First, a fund will be established by donations and other contributions from Japanese and South Korean companies for payment to the plaintiffs who won the lawsuit. The contributions will be voluntary, rather than mandatory, and the payment from the fund shall be substituted for the compensation by Japanese companies ordered by the court.
Second, the South Korean government will then declare the issue settled. It will also refrain from demanding additional compensation for the plaintiffs and compensate them on its own when necessary.
Third, donations from Japanese companies will be used for "future-oriented purposes" such as providing support or scholarships for South Korean students studying in Japan.

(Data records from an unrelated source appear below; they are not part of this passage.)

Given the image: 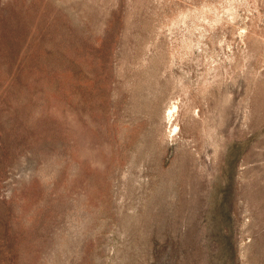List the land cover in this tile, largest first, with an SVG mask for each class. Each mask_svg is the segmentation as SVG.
<instances>
[{
    "label": "rangeland",
    "instance_id": "obj_1",
    "mask_svg": "<svg viewBox=\"0 0 264 264\" xmlns=\"http://www.w3.org/2000/svg\"><path fill=\"white\" fill-rule=\"evenodd\" d=\"M0 264H264V0H0Z\"/></svg>",
    "mask_w": 264,
    "mask_h": 264
},
{
    "label": "bare ground",
    "instance_id": "obj_2",
    "mask_svg": "<svg viewBox=\"0 0 264 264\" xmlns=\"http://www.w3.org/2000/svg\"><path fill=\"white\" fill-rule=\"evenodd\" d=\"M168 114L171 115V112H169ZM169 115H168V116H169Z\"/></svg>",
    "mask_w": 264,
    "mask_h": 264
}]
</instances>
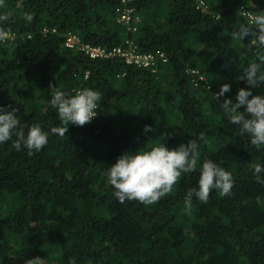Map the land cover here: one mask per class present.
Returning <instances> with one entry per match:
<instances>
[{"label": "trees", "instance_id": "1", "mask_svg": "<svg viewBox=\"0 0 264 264\" xmlns=\"http://www.w3.org/2000/svg\"><path fill=\"white\" fill-rule=\"evenodd\" d=\"M197 1L208 9H197ZM119 4L5 0L0 9L13 13L7 27L14 34L0 43V105L49 133L31 155L12 140L0 144V264L32 257L42 264H264V185L253 175L264 165V146L237 135L214 98L223 83L233 100L247 87L237 76L254 49L233 32L248 22L241 7L261 10L264 0H135V34L118 23ZM69 34L106 51L129 39L140 52H163L168 63L151 74L119 59L90 60L65 48ZM187 69L199 70L207 84L195 86ZM49 85L100 91L96 119L69 125L62 137L52 133L64 125L48 104ZM261 93L264 84L252 89ZM145 124L155 131L142 134ZM201 132L207 142L198 140L196 169L164 197L153 204L116 199L105 174L122 152L161 141L172 149ZM205 159L229 171L233 187L228 195L211 191L206 203L193 198L186 213L184 196Z\"/></svg>", "mask_w": 264, "mask_h": 264}, {"label": "clouds", "instance_id": "2", "mask_svg": "<svg viewBox=\"0 0 264 264\" xmlns=\"http://www.w3.org/2000/svg\"><path fill=\"white\" fill-rule=\"evenodd\" d=\"M5 0H0V9L5 8ZM245 11V10H242ZM13 15L10 11H0V43L12 41L14 34L7 23ZM248 22L242 23L233 32V39L244 42L250 39L254 60L237 76L247 87L237 89L234 100L226 97L230 85L223 83L214 94L219 108L228 117L231 124L237 126V135L247 136L249 143L256 149L264 146V94L253 95L252 89L264 84V9L246 12ZM23 19L33 20L31 13H24ZM51 97L48 104L56 110L64 127L52 128L51 132L64 136L69 125L83 126L97 115L96 109L102 99V93L94 88L85 87L72 93L49 85ZM223 98V99H221ZM243 107V111L239 109ZM155 129L145 124L142 134ZM49 133L39 123L25 125L21 122L18 109L0 105V144L12 140L13 147L28 154L39 152L48 143ZM13 137L15 139L13 140ZM199 141L207 142L205 133L197 139L180 143L168 148L161 141L150 148H140L134 152L124 151L108 166L106 178L113 188V195L123 203L125 200H137L144 204H153L172 190L182 173H191L197 167ZM257 183L264 185V165L257 164L253 169ZM233 187L232 174L211 159H205L199 166L197 185L190 188L184 196V210L190 212L193 198L207 202L209 194L218 190L228 195ZM40 257H32L27 264H42Z\"/></svg>", "mask_w": 264, "mask_h": 264}, {"label": "built area", "instance_id": "3", "mask_svg": "<svg viewBox=\"0 0 264 264\" xmlns=\"http://www.w3.org/2000/svg\"><path fill=\"white\" fill-rule=\"evenodd\" d=\"M197 9L207 10L208 7L203 1H197ZM135 0H120V4L117 5L114 10L118 16V23L125 28L127 34H135L137 29V21L135 17V8L134 4ZM245 10V11H242ZM242 16H244L247 20L246 12H250L246 7H241L240 9ZM126 47H118L114 48L110 51H106L102 48L91 47L89 45H85L81 42L79 36L74 34H69L66 37L65 48L73 51H80L85 56H87L90 60H102V59H119L126 66L136 67L138 69H143L151 74H157L159 71V67L163 64L168 63V58L165 56L163 52L156 53H143L137 49V46L131 40L125 41ZM187 74L192 77V81H194L195 86H200L202 83H206V78L200 73L199 70L195 69H187ZM126 74L121 73L118 74V78L124 77ZM88 74H86L85 78L87 79ZM98 112V107L96 109ZM97 115L91 120H95Z\"/></svg>", "mask_w": 264, "mask_h": 264}]
</instances>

The Japanese government, which maintains that the question of forced labor has been settled, will give a tacit nod to such use of the donations.
Fourth, South Korea will treat the arrangement as Japanese companies paying compensation, while Japan will regard it as their voluntary action different from compensation payments.

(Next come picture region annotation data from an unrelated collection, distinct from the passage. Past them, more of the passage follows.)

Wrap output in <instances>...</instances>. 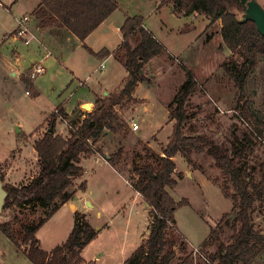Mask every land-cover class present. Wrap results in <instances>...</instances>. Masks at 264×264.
I'll return each mask as SVG.
<instances>
[{
  "label": "rangeland",
  "instance_id": "1",
  "mask_svg": "<svg viewBox=\"0 0 264 264\" xmlns=\"http://www.w3.org/2000/svg\"><path fill=\"white\" fill-rule=\"evenodd\" d=\"M153 1H122L123 9H127L130 15L141 13L149 18L147 23L149 30L159 42H162L165 50L153 63L145 64L142 71L145 79L135 87V93L144 99L146 111L141 113L140 110L131 107L135 99L117 106L120 108L119 112L117 111L118 116L125 122V127L118 131L119 135L124 130L126 133L131 131L126 126L125 118L132 116L139 124L136 136L149 143L152 148L145 146L142 148L143 154L129 144L126 153L125 151L122 153L121 147L116 148L114 151L117 157L125 156L124 159L128 161L127 173H119V170L112 166H97L91 162L89 166L87 165L83 178L73 180L69 190H76L75 194L78 196L86 191L92 203L102 212L100 216H97L95 211L90 212V222L93 226L101 227L105 223L108 226L102 227L100 234L86 248L84 247L85 250L80 257L82 259L71 258L69 264H124V259L136 242L138 234L145 230L144 225L151 215L142 203L134 201L137 195L133 185L140 177L136 171L146 164L156 165L161 143L168 141L173 129V121L168 119L166 106L185 80L187 73L195 75L196 86L188 100L189 120L185 127L186 133H190L191 126L217 145L224 146L229 154L237 158L234 140L242 139L247 132L246 129H249L242 119L244 113L251 121L264 123V76L261 72L264 58L258 56L256 65L248 69L244 80V96L238 103L240 90L226 72V68L239 67L245 58L239 51L231 52L221 47L222 37L219 31L221 21L210 25L209 19L197 13L184 16L174 11L177 15L175 16L169 7L172 3L164 4L166 6L157 12L152 7ZM256 1L264 8V0ZM4 14L7 22L3 23L1 19L0 25L3 27L7 25L6 28H9L10 16ZM115 53L121 56L123 50ZM83 54L86 55L85 51L77 54L75 58L81 71L78 76L82 75V71L92 72L96 67L89 66L84 61ZM106 66L103 71L114 88L120 84L125 69L119 67L114 59H110ZM100 71L97 68L92 75L95 78L102 77ZM26 87L29 94L25 93ZM112 87L109 86L110 89H113ZM101 99L100 96L96 102ZM49 101L46 97L34 96L31 88L4 72L0 64V175L3 176V184L11 182L15 186H20L37 175L38 162L28 157L25 159L27 166L20 171V176H13V171L10 172L8 169L9 158L17 151L13 149L16 121L23 123L25 131H32L40 124L43 125L44 119L47 117V120L49 119L48 109L52 108ZM81 110L86 111L85 108ZM77 116L74 120L78 119ZM57 118L61 123L68 125L66 114L64 116L58 113ZM132 138L133 136L129 140ZM29 154L27 151L26 155ZM192 158L193 163L189 164L181 155H177L173 176L181 179L175 186L166 188L174 200L186 198L188 201L186 205L175 210L173 214L175 225L168 224L166 230L167 241L173 245L175 251L171 264H207L202 257L193 254V249L184 240L186 238L189 243L198 245L216 228L218 218L224 212H230L232 206L231 199H226L222 195L221 187L227 181L222 172L214 166L213 158L206 153H193ZM263 160L264 145L257 141L248 162L255 166ZM256 169L254 179L258 181L260 175L258 168ZM190 170L194 171L193 175ZM185 172H188L187 175H184ZM203 180L208 182L205 183ZM82 181H85V190H77ZM76 198L74 202L79 205ZM131 203L135 204V208L130 207ZM81 207L79 206L82 210ZM44 212L43 208L34 205L3 207L0 212V226L4 223L9 224L18 246L6 237L0 227V264H32L25 255L28 245L22 241L24 226L37 222L44 217ZM252 220L254 229L264 234V210L260 209L257 202L254 203ZM73 221L74 213L66 202L36 232L39 247L49 252L65 241ZM217 232V240L199 249L210 264H217L211 261L210 254L215 252L219 244L229 243L232 233L224 224L220 229L217 228ZM96 254L99 258L95 263L90 262L91 257L93 255L96 257ZM255 261L257 264H264V252Z\"/></svg>",
  "mask_w": 264,
  "mask_h": 264
},
{
  "label": "trees",
  "instance_id": "2",
  "mask_svg": "<svg viewBox=\"0 0 264 264\" xmlns=\"http://www.w3.org/2000/svg\"><path fill=\"white\" fill-rule=\"evenodd\" d=\"M159 3H172L174 11L184 16L203 14L209 19L210 25L221 21V47L231 52L239 51L245 58L239 67L226 68L240 90L237 97L239 103L244 96V80L248 69L256 65L258 56L264 58V36L258 32L252 20H241L243 8L240 3L237 0H159ZM116 8L114 0H41L35 14L38 17L48 16L47 20L55 21L84 40ZM144 20L141 15L127 16L120 27L122 42L116 51L123 50V54L118 56L115 53L114 56L127 72L121 86L96 102L93 111L81 120L79 117L77 120L70 119L67 138L55 134L58 113L65 116L63 109L58 106L49 115L47 130L34 142L39 167L37 175L20 186L3 184L7 192L5 208L34 205L45 210L44 217L24 226L22 241L28 245L25 255L32 264H69L71 258L79 260L82 249L97 236L98 231L78 211H74V223L65 241L49 252L39 247L35 234L62 204L75 195L76 190L69 188L83 172L82 156L95 152L101 154L100 150L93 147L94 141L106 129L116 133L125 127V122L120 120L116 111L117 106L133 100L132 93L137 83L145 79L142 73L145 64L165 50L164 45L144 26ZM261 72L264 76V65ZM195 86V75L187 73L166 106L169 121H174L168 142L161 146L155 166L146 164L136 171L140 177L133 187L151 208V219L148 236L125 259L124 264H171L175 251L167 241L166 230L168 224L174 225L175 210L188 201L186 198L174 200L166 188L177 184L172 176L176 168L173 157L181 155L187 163L192 164L193 153H206L213 158L214 166L227 181L221 187L222 194L232 202L231 211L221 216L216 228L204 242L206 245L217 240V228L220 229L222 224L232 231L229 243L219 244L215 252L210 254L211 261L217 264H252L264 252V234L254 229L252 220L254 203L257 202L260 209L264 210V160L255 166L248 162L255 143L264 139V123L251 121L244 113L242 119L249 129H246L242 139L234 140L237 158L229 154L224 146L217 145L191 126L190 133H186L185 127L189 120L187 105ZM28 87L31 88L30 85ZM115 158L116 153L109 155L108 162L113 164ZM256 168L260 175L258 181L254 179ZM0 180L3 182L2 175ZM230 189L232 192H229ZM77 190H85V181L79 184ZM0 227L6 237L18 246L9 224L4 223Z\"/></svg>",
  "mask_w": 264,
  "mask_h": 264
},
{
  "label": "crops",
  "instance_id": "3",
  "mask_svg": "<svg viewBox=\"0 0 264 264\" xmlns=\"http://www.w3.org/2000/svg\"><path fill=\"white\" fill-rule=\"evenodd\" d=\"M114 1L117 4V8L110 15H108V17L104 21H102L84 40H80L66 27L58 25L53 20H47L48 16L38 17L35 14V10L40 4L41 0H0V21L2 19L3 23L7 22L4 13L10 16L8 18L10 22L9 28H6L7 25L5 27H3V25H0V64L4 72H7L14 79L23 82L26 86L30 85L32 94L33 92H36L35 96L46 97V99L52 101H49V103H52V108L50 110L48 109V116L59 106L67 115L68 120L75 119L77 115V117H79L81 120L86 114L93 111L96 106V100L100 96L101 98H105L109 93L117 90L121 86L123 79L127 75L126 70L120 81V84L113 88V85H110L111 83L109 79L107 78V76H105L103 68L107 67L106 63H108L110 59H114L119 67H123L122 64L118 60H116L114 55L122 42V33L120 32V27L123 24L125 18L127 16L141 15L145 18L144 26L147 29H149L147 25L149 18L141 13L130 15L127 9H123V0ZM164 6L166 5H160L159 0H154L152 4V7L157 12H160ZM169 7L171 9V13L177 16L174 13L173 6L169 4ZM25 15L29 17V20L27 22L28 32L26 35V39L29 40L28 43L24 42L25 38L16 37L14 35L17 19ZM163 25L165 26L166 24L163 23ZM102 50H107V52L101 53ZM83 51H85L86 53V55L83 54L82 56L85 59L84 61H86L89 66L96 65V67L92 72L82 71V75L78 76L79 72L81 71H79L78 69L79 67L75 61V58L77 54L83 53ZM156 58H158V56L152 58L148 63H153ZM38 62L43 67V72L40 73L35 79H29L28 73L30 72V67L34 63ZM101 63H103L104 65L102 69L99 67ZM97 68L101 70L100 75L102 77L95 78L92 75ZM141 82H138L136 87L141 84ZM80 83H82V85H80ZM109 86L113 89H110ZM26 90H28L27 87L25 89V93ZM135 90L132 93V97L136 100L135 102H138L137 104H134V102L131 107L134 108V110H140V112L142 113L146 111L144 99L139 97L135 93ZM83 108H85L87 112L81 110ZM119 109L120 108L117 107L116 111H118ZM47 118L44 119V122L42 123L43 125L40 124V126H38L36 129H33L32 131L23 130V123L21 121H16V137L14 139L15 147L13 149H16L17 151L9 158L10 164L8 167L10 172L13 171V176L15 175L16 177H19L20 171L26 168V158L28 159V157H31L37 163V153L34 150V142L41 136V133L47 130ZM130 118L137 122L132 116H128L127 118H125L128 130L131 129V126L129 124ZM58 123H60V125H58ZM138 130L139 124L137 130L134 131L131 129V131L129 130L127 133L124 130L121 135H119L118 132L113 133L107 129L104 130L102 135L93 143V147L97 150H100L101 154L95 152L90 155L86 154L82 156L81 166L83 168V172L80 178H83V174L87 169V165L89 166L91 162L97 166H112L115 170H119V173H127L128 171L126 168L128 165V161L127 159H124L125 156L115 158L113 164L108 162V158L109 155L115 153L114 150L116 148L121 147L123 149V153L128 148L127 144L133 146L134 149L138 148L142 154V148H144L145 146L148 148H152L149 143L143 142L136 136ZM55 134H59L62 137L67 138L69 136V128L67 123H61V121L57 118L55 124ZM131 136H133V138L129 140ZM153 137L155 138V135ZM169 138L170 136H168V140ZM166 143L161 144L162 146H164ZM27 151L30 152L29 156L26 155ZM159 152L160 151H158V153ZM176 158L177 155L173 157L175 163ZM191 171L192 170H190L189 172ZM187 173L188 172H185L184 175H187ZM193 173L194 171L191 172L192 175ZM175 179L178 182L181 178ZM203 181L205 183L208 182L205 180ZM130 187L132 188V186ZM135 194L137 195V198L136 200L134 198V201H139V203H142L145 207V210L150 214L151 208L145 202L142 195L136 190ZM75 195L67 203L70 205L73 213L74 211H78L84 214L85 218L93 226V224L90 222V212L95 211L96 215L100 216L102 215L101 210L96 205H94V203H92V201L87 196L86 191H84L81 196H78L77 194ZM75 197H77L76 199L77 201H79V205L78 203L74 202ZM79 206H82V210L79 208ZM130 207L135 208V204L131 203ZM220 218L221 216L217 221H219ZM149 224L150 216L149 219L146 220V223L144 225L145 230L138 234V238L136 239L134 245L131 247L127 257L136 249L141 241L146 239L149 234ZM107 226V223L103 224L101 227L93 226L98 231L97 236L100 234L102 227ZM210 234L211 233H209L205 239L199 242L198 245L189 243L186 238L184 241H186V243L191 248H203L209 245H205L204 242L209 238ZM85 248L82 249L80 257H82L81 255ZM97 258H99L98 254H96V257L93 255L90 259V262L95 263ZM252 264L257 263L256 261H254Z\"/></svg>",
  "mask_w": 264,
  "mask_h": 264
},
{
  "label": "water",
  "instance_id": "4",
  "mask_svg": "<svg viewBox=\"0 0 264 264\" xmlns=\"http://www.w3.org/2000/svg\"><path fill=\"white\" fill-rule=\"evenodd\" d=\"M243 8L241 20H252L258 32L264 36V8L256 0H237ZM49 130H52L51 128ZM7 192L3 188V182L0 180V212L5 203Z\"/></svg>",
  "mask_w": 264,
  "mask_h": 264
},
{
  "label": "built area",
  "instance_id": "5",
  "mask_svg": "<svg viewBox=\"0 0 264 264\" xmlns=\"http://www.w3.org/2000/svg\"><path fill=\"white\" fill-rule=\"evenodd\" d=\"M29 20V17L27 15L22 16L20 18L17 19V24H16V30L14 32V35L16 37H20V38H25V43H28L29 40L26 39V35L28 32V27H27V22ZM103 63H101L99 65V67L102 69L103 68ZM43 72V67L40 65V63H34L31 67H30V72L28 73V77L29 79H35L40 73ZM80 85H82V83H80ZM26 94H29V90H26ZM129 124L131 126L132 130H137L138 129V124L137 122H135L132 118L129 119ZM260 143L262 145H264V139H260ZM193 249V254L197 257L200 256L203 258V260L207 263L210 264V262L202 255V253L200 252V248L196 247V248H192Z\"/></svg>",
  "mask_w": 264,
  "mask_h": 264
}]
</instances>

South Korea companies, led by leading steelmaker Posco, that were established with funds South Korea received from Japan when they normalized relations, are ready to contribute to the fund, according to people familiar with the plan.

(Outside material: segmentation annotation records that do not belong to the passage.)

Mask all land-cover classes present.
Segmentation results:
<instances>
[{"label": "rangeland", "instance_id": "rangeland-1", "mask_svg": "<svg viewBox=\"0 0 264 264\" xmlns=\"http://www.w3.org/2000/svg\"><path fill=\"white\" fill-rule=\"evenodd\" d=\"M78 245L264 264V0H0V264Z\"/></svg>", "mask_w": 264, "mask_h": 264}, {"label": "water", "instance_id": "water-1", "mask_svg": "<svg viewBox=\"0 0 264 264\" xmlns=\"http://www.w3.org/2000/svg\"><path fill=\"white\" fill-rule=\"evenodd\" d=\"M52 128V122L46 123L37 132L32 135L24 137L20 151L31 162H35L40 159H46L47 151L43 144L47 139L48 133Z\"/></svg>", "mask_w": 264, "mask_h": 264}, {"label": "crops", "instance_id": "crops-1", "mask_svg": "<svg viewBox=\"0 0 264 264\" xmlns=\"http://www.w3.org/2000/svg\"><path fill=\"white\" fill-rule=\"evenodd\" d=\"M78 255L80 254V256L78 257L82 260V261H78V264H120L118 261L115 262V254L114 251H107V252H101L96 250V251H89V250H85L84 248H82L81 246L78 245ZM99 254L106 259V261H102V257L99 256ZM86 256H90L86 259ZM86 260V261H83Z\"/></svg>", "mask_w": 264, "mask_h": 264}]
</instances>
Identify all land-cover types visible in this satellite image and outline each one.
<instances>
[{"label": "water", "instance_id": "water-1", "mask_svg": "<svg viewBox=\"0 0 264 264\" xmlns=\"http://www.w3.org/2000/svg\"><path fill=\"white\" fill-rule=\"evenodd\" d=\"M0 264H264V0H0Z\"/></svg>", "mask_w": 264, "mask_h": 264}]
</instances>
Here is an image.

"There are views in favor of the plan among Japanese companies wishing to avoid huge legal costs and criticism in South Korea against them as war criminals," a Japanese government official said.
The plan is traceable to a proposal which was worked out by Moon Hee-sang, former speaker of the national assembly, and others and received support among Japanese government officials and ruling bloc lawmakers.
An accord on the biggest issue between the two countries may prompt Japan to relax or lift its toughened controls on exports to South Korea and rapidly improve the bilateral relationship.
But the Blue House is the biggest stumbling block to the plan. The executive office of the South Korean president once considered Seoul's contribution to the fund but has returned to the original scheme of equal donations by Japanese and South Korean companies, according to people familiar with the matter.
The South Korean Supreme Court ruled that Japanese companies must pay compensation and the Blue House adheres to the principle that the payment must be made as compensation regardless of its amount.
The South Korean president may be haunted by the dismal state of his predecessor Park Geun-hye who lobbied the court to help improve ties between the two countries.
He loathes behind-the-scenes negotiations. The 1965 agreement under the presidency of Park's father, Park Chung-hee, and the 2015 accord to settle the issue of "comfort women" while she was in office, were products of last-minute compromise in diplomatic negotiations with Japan.
Moon may be more concerned about domestic reaction. If he reaches a compromise for the sake of the national interest, he may face strong pressure from the reform-oriented governing party, which has 60% of seats in parliament, as well as civic groups, supporters and others because reformists are demanding Japan's "genuine apology and restoration of honor" for its victims.
The ruling party is actually hoping for increased tensions in the form of tit-for-tat exchanges between Japan and South Korea in the run-up to the next presidential election in March 2022 so that it can play the anti-Japanese card to attract voters, said a South Korean political scientist.
South Korean presidents are limited to a single five-year term so Moon cannot run again, though his party will be keen to retain hold of the office.
Mayoral contests in Seoul and Busan in April next year will signal the start of full-fledged campaigning for the presidential election.
South Korean Foreign Minister Kang Kyung-wha, however, has repeated that the government will not meddle in the sale of the seized assets.
The separation of the three branches of government, the importance of which Moon stressed, is the fundamental mechanism of domestic governance. Relationships of trust cannot be established between nations if domestic laws and court rulings are put forward as reasons for failure to honor international laws.
Deeds, rather than words, are needed if South Korea wishes to earnestly move its relations with Japan forward. Unfortunately, Moon has yet to show a sense of crisis and determination in this respect.